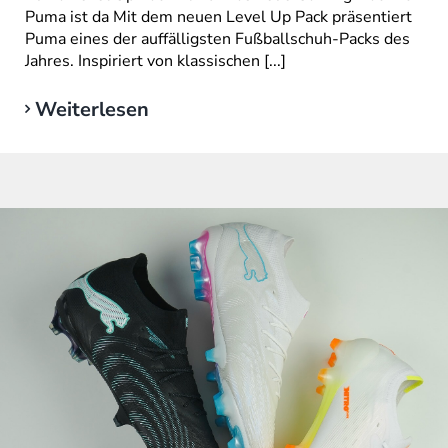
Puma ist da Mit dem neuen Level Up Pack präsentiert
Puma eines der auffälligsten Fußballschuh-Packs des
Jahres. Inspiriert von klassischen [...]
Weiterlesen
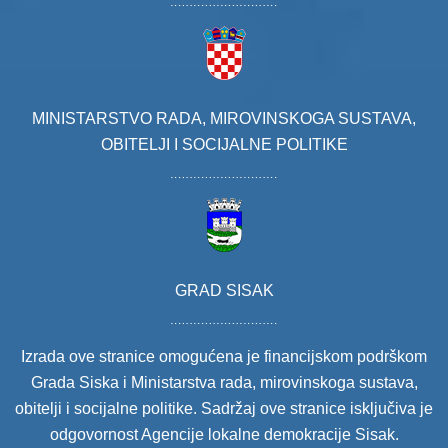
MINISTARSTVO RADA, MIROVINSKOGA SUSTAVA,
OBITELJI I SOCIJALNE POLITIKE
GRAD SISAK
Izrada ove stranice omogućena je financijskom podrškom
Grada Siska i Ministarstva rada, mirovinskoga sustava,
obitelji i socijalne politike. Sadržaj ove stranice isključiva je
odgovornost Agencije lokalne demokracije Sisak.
■ ■ ■ ■ ■
_INSTRUCTIONS TO FOLLOW_
Wherever the word "Puma" appears in a line of the data above, copy that line.

_SOLUTION_
Puma ist da Mit dem neuen Level Up Pack präsentiert
Puma eines der auffälligsten Fußballschuh-Packs des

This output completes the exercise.